THER-15. FUNCTIONALIZED NANOPARTICLE TRAFFICKING ASSESSED IN A NOVEL MICROFLUIDIC MODEL OF THE BLOOD-BRAIN BARRIER WITH HIGH GRADE GLIOMA SPHEROIDS

High grade gliomas (HGG) are the most common malignant brain tumor in children, and remain effectively incurable with 5 year overall survival. We developed a library of functionalized nanoparticles (NPs) with ligands targeting BBB shuttle mechanisms. Using the layer-by-layer (LbL) platform to functionally ‘wrap’ polyelectrolytes around a NP core by iterative electrostatic adsorption, we can incorporate a wide range of drugs, modulate release kinetics, and add targeting moieties in a highly tunable system. In this study, we layered a liposomal core with alkyne-modified poly-L-aspartic acid or hyaluronic acid, and functionalized the surface with BBB ligands glutathione (GSH), angiopep-2 (AP2), or transferrin (Tf). Functionalization improved NP uptake in endothelial cells and lowered the IC50 of encapsulated cisplatin in HGG cells over control NPs. To investigate the ability of functionalized NPs to effectively cross the BBB and penetrate tumor cells, we incorporated HGG spheroids into a microfluidic model of co-cultured human astrocytes, pericytes, and induced pluripotent stem cell (iPSC) endothelial cells, which self-assemble into perfusable microvascular networks (µVNs) with properties comparable to the human BBB (Campisi et al. Biomaterials 2018).
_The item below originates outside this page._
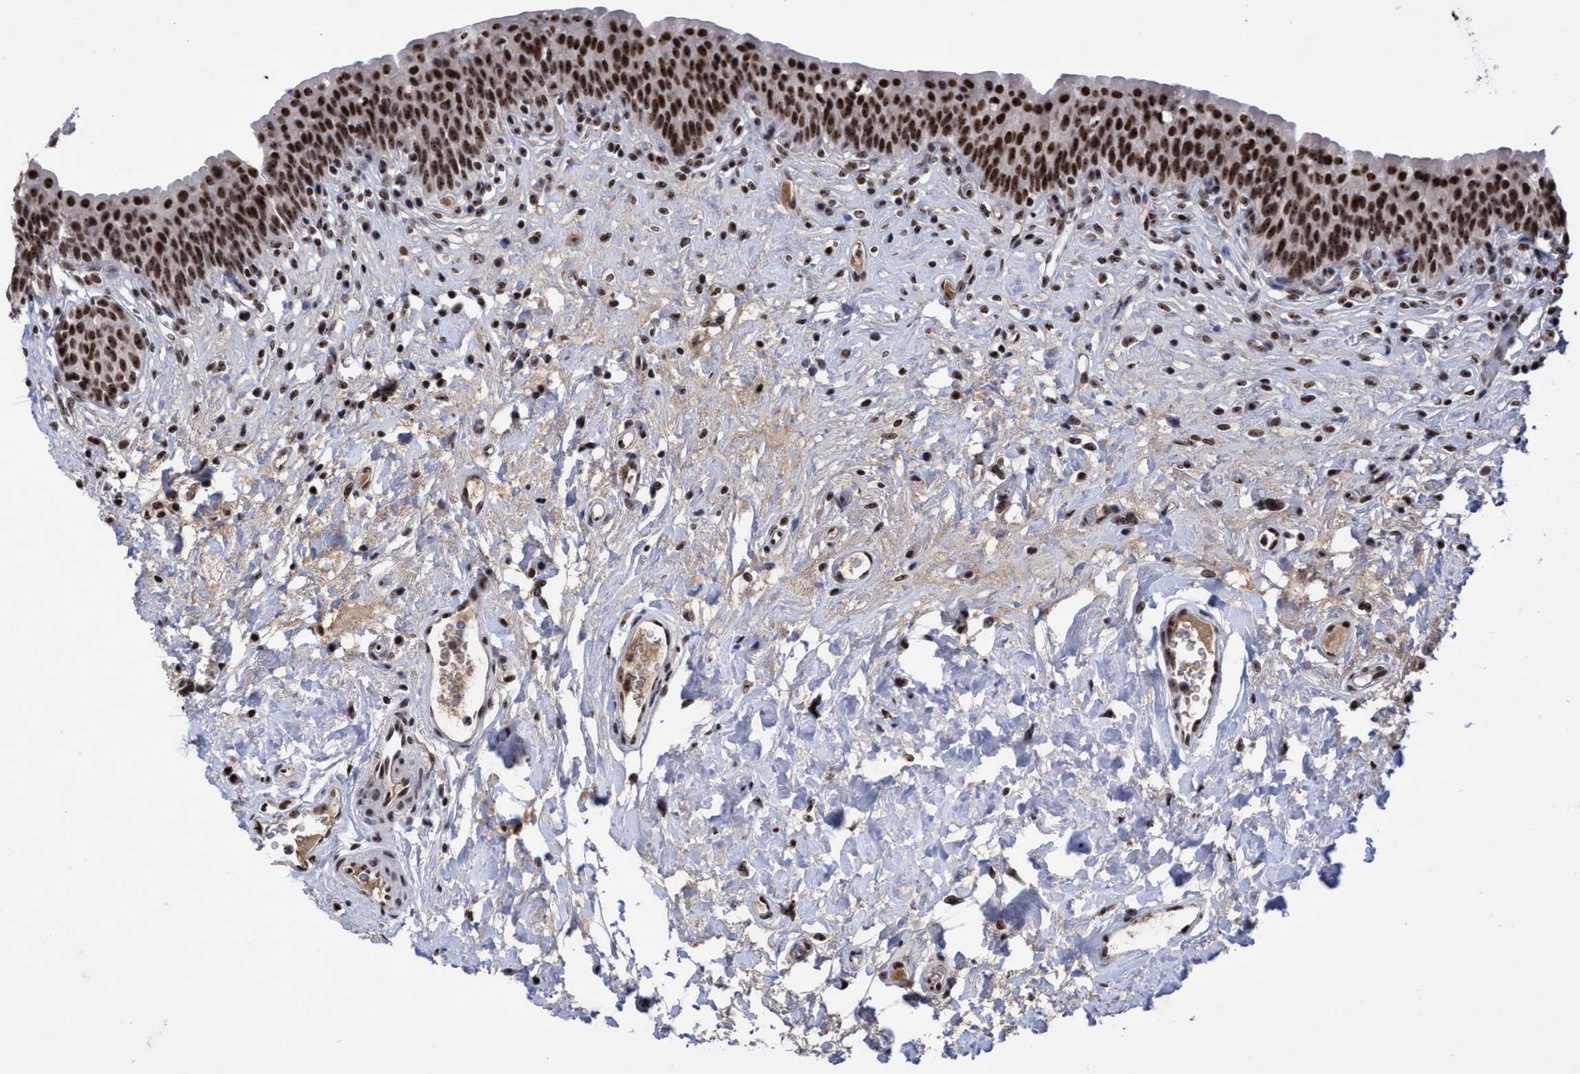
{"staining": {"intensity": "strong", "quantity": ">75%", "location": "nuclear"}, "tissue": "urinary bladder", "cell_type": "Urothelial cells", "image_type": "normal", "snomed": [{"axis": "morphology", "description": "Normal tissue, NOS"}, {"axis": "topography", "description": "Urinary bladder"}], "caption": "About >75% of urothelial cells in unremarkable human urinary bladder display strong nuclear protein positivity as visualized by brown immunohistochemical staining.", "gene": "EFCAB10", "patient": {"sex": "male", "age": 83}}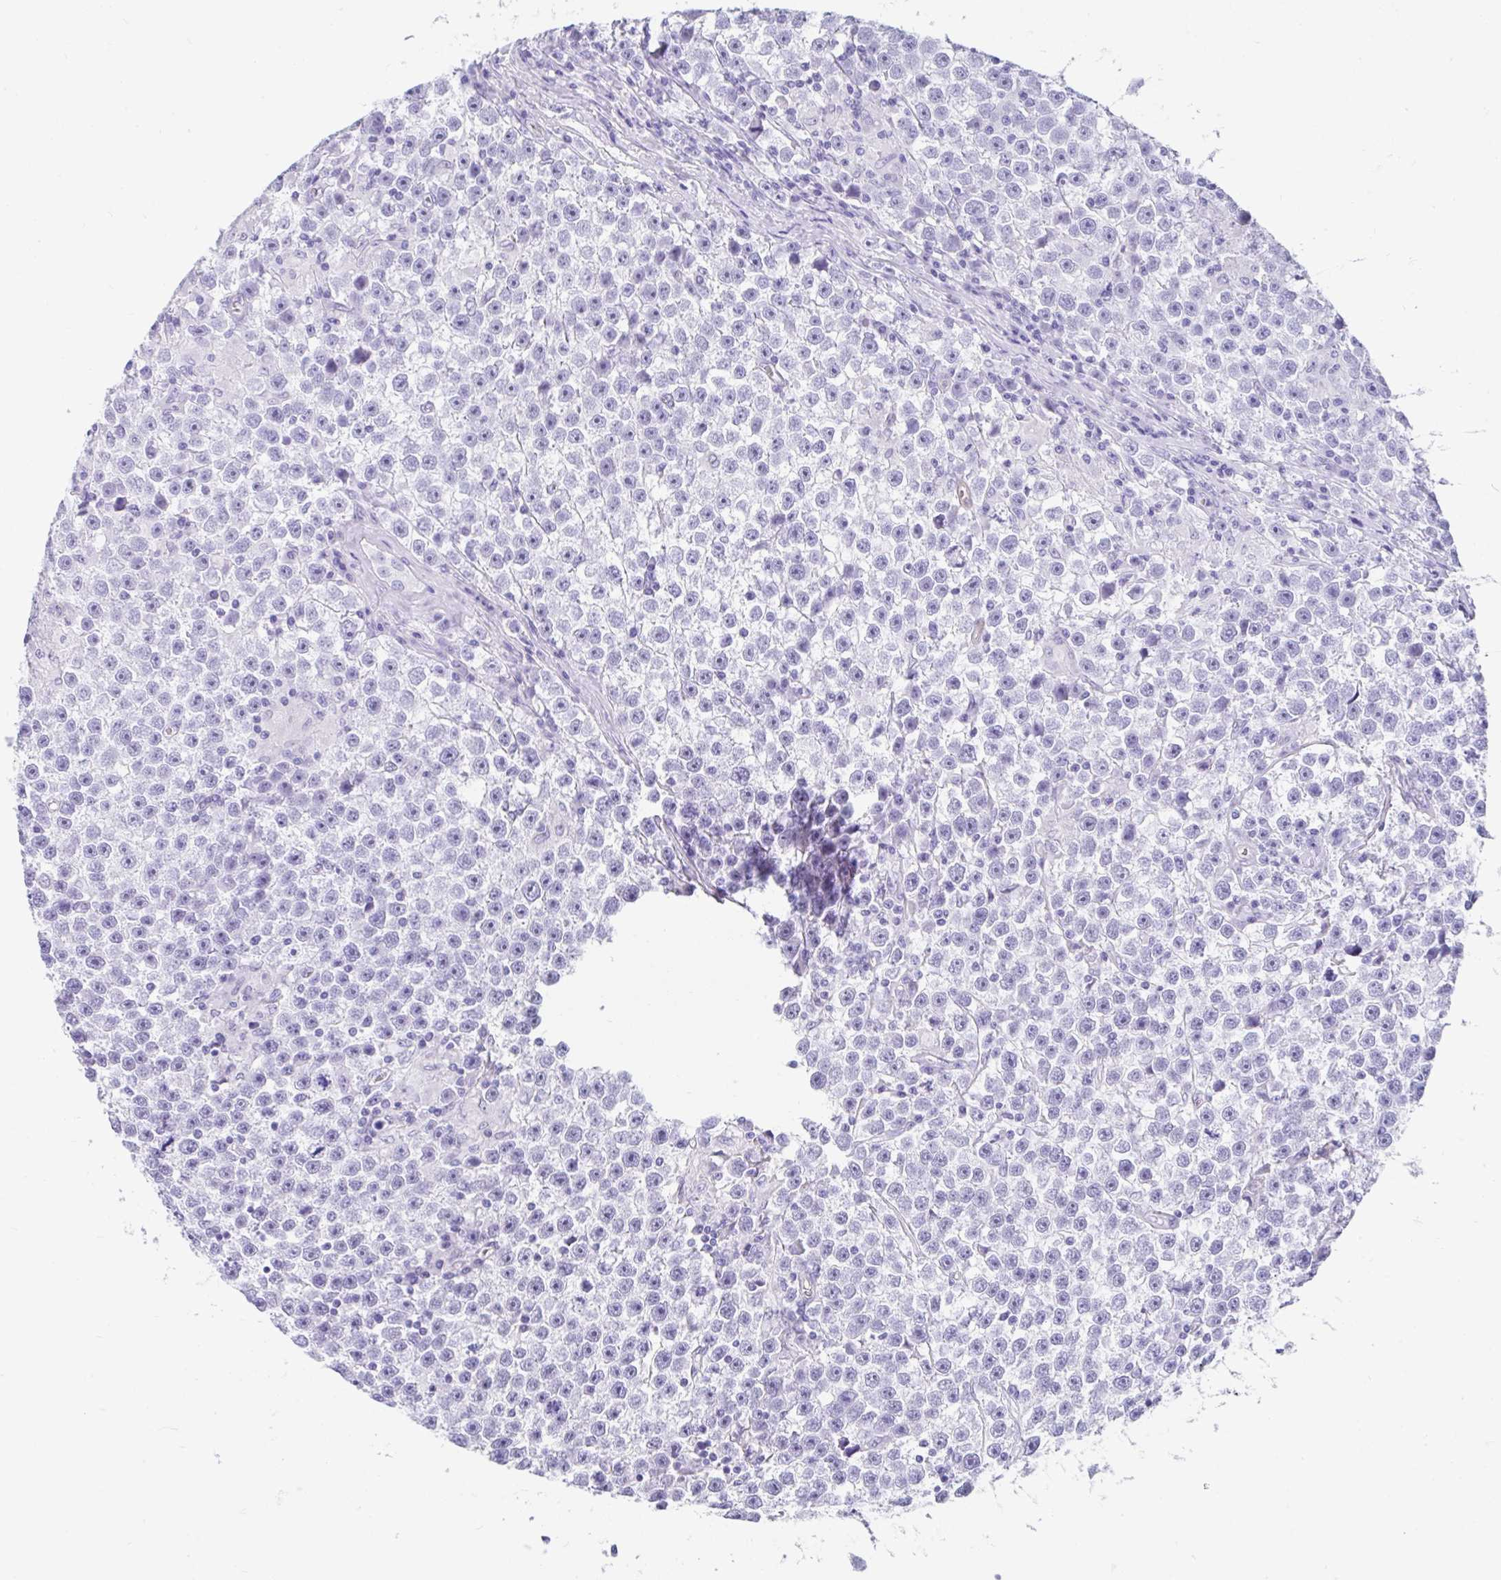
{"staining": {"intensity": "negative", "quantity": "none", "location": "none"}, "tissue": "testis cancer", "cell_type": "Tumor cells", "image_type": "cancer", "snomed": [{"axis": "morphology", "description": "Seminoma, NOS"}, {"axis": "topography", "description": "Testis"}], "caption": "High power microscopy micrograph of an immunohistochemistry photomicrograph of seminoma (testis), revealing no significant staining in tumor cells.", "gene": "FAM107A", "patient": {"sex": "male", "age": 31}}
After perfusing fluorescent LbL NPs into µVNs with and without HGG spheroids, we quantified vascular permeability and found higher overall permeability in spheroid-containing networks. NPs functionalized with AP2 and Tf exhibited higher BBB transit than non-functionalized NPs in networks with and without HGG spheroids. In this work, we establish a new model for testing drug delivery across the BBB and identified promising functionalized drug carriers for HGG. Ongoing studies in murine models are underway to further validate this platform for clinical translation.